A critical spirit will kill any relationship. Especially in marriage when one party continues to make deposits into a resentment bank. Even though the percentage of resentment deposits may be outweighed by the good deposits, the seeds of resentment will grow and choke out the good deposits. This will kill the relationship.
James says the tongue is like a flame set on fire by hell itself. It will engulf and consume anything in its path. An unkind word will kill the relationships within the body of Christ. The tongue is full of the deadly poison of hatred spewing cursing toward those who are made in the likeness of God. When the flesh is defensive, the mouth will speak from the abundance of the heart. These destructive words will destroy godly relationships. James 3:15-16 says, “This wisdom descendeth not from above, but is earthly, sensual, devilish. For where envying and strife is, there is confusion and every evil work.”
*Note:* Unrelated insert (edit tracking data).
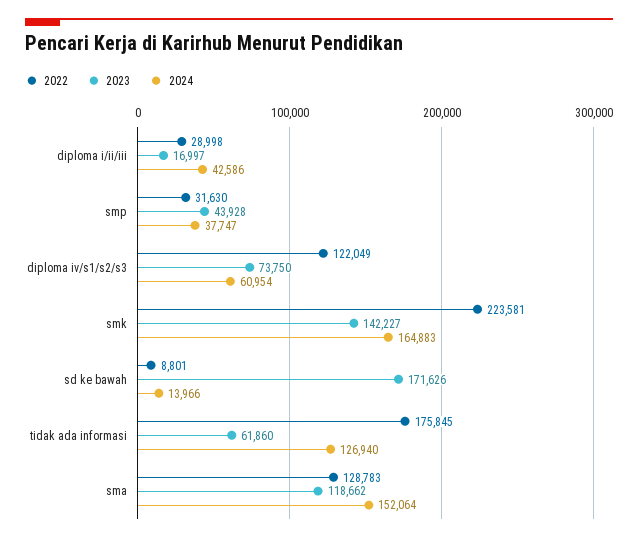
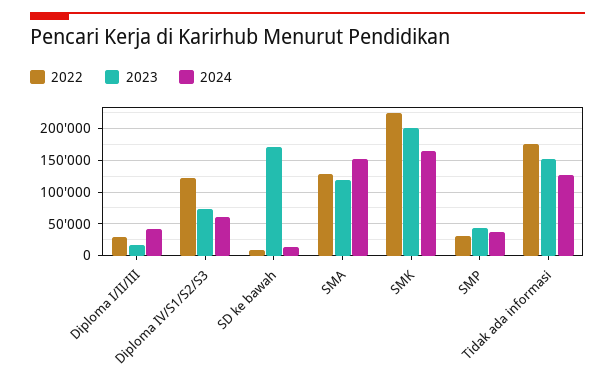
  {
    "2022": {
      "diploma i/ii/iii": 28998,
      "smp": 31630,
      "diploma iv/s1/s2/s3": 122049,
      "smk": 223581,
      "sd ke bawah": 8801,
      "tidak ada informasi": 175845,
      "sma": 128783
    },
    "2023": {
      "diploma i/ii/iii": 16997,
      "smp": 43928,
      "diploma iv/s1/s2/s3": 73750,
-     "smk": 142227,
+     "smk": 200000,
      "sd ke bawah": 171626,
-     "tidak ada informasi": 61860,
+     "tidak ada informasi": 150000,
      "sma": 118662
    },
    "2024": {
      "diploma i/ii/iii": 42586,
      "smp": 37747,
      "diploma iv/s1/s2/s3": 60954,
      "smk": 164883,
      "sd ke bawah": 13966,
      "tidak ada informasi": 126940,
      "sma": 152064
    }
  }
The antidote is to turn from the wisdom of this world and instead seek God’s wisdom from above. This wisdom of God comes from the Word of God and prayer. James 17-18 says, “But the wisdom that is from above is first pure, then peaceable, gentle, and easy to be intreated, full of mercy and good fruits, without partiality, and without hypocrisy. And the fruit of righteousness is sown in peace of them that make peace.”
Even when we were dead in trespasses and sin, God gave us grace and loved us anyway. I was destined for hell, but because of his grace, mercy and love, He gave me heaven.
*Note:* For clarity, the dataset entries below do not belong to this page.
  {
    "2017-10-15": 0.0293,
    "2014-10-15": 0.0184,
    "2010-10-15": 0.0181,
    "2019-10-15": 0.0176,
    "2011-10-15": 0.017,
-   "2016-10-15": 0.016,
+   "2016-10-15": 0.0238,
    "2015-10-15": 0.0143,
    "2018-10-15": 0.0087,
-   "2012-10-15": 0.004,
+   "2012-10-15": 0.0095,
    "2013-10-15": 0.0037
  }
Proverbs says, Out of the abundance of the heart the mouth speaketh. You can tell a healthy soul by what comes out of the mouth. Salvation depends on confessing with our mouth hour heart’s conviction that Jesus is Lord and that God has raised him from the dead (Romans 10:9-10). At the moment of salvation, a Christian is fully forgiven. Because we have been born again of God’s Holy Spirit, we have been declared righteous in Christ. From the moment of new birth, our forgiveness is a past, present and future reality.
Even though we have been born again of God’s spirit, we often sin in the flesh when we miss the mark of the high calling of God in Christ Jesus. However, we remain righteous in God’s sight. For he who knew no sin was made the perfect sacrifice for sin on our behalf that we may be made the righteousness of God in him.
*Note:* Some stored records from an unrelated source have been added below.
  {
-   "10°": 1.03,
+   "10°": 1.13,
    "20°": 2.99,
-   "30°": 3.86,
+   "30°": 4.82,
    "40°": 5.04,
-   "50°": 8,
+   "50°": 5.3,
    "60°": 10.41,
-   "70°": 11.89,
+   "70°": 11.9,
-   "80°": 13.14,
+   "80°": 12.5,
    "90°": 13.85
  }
After salvation, If we walk in the light as he is in the light we have fellowship one with another another and the blood of Christ cleanses us from all sin. If we sin by breaking fellowship, if we confess our sins, he is faithful and just to forgive our sins and cleanse us from all unrighteousness.
Before we can encourage others, we need to encourage our own hearts in the Lord. This is the purpose of prayer in Philippians 4 beginning in verse 4.:
Therefore, rejoice in the Lord always, and again I say rejoice. Let your moderation, (your loving mercy and grace,) be known unto all men. The Lord is at hand.
Be careful (anxious) for nothing; but in every thing by prayer and supplication with thanksgiving let your requests be made known unto God.
And the peace of God, which passeth all understanding, shall keep your hearts and minds through Christ Jesus.
Finally, brethren, whatsoever things are true, whatsoever things are honest, whatsoever things are just, whatsoever things are pure, whatsoever things are lovely, whatsoever things are of good report; if there be any virtue, and if there be any praise, think on these things.”
Aaron’s benediction in Numbers 6:24-26 is a blessing of encouragement:
“The LORD bless thee, and keep thee:
The LORD make his face shine upon thee, and be gracious unto thee:
The LORD lift up his countenance upon thee, and give thee peace.”
…that we may encourage one another in the Lord,
and that together we may live to the praise of the glory of His grace!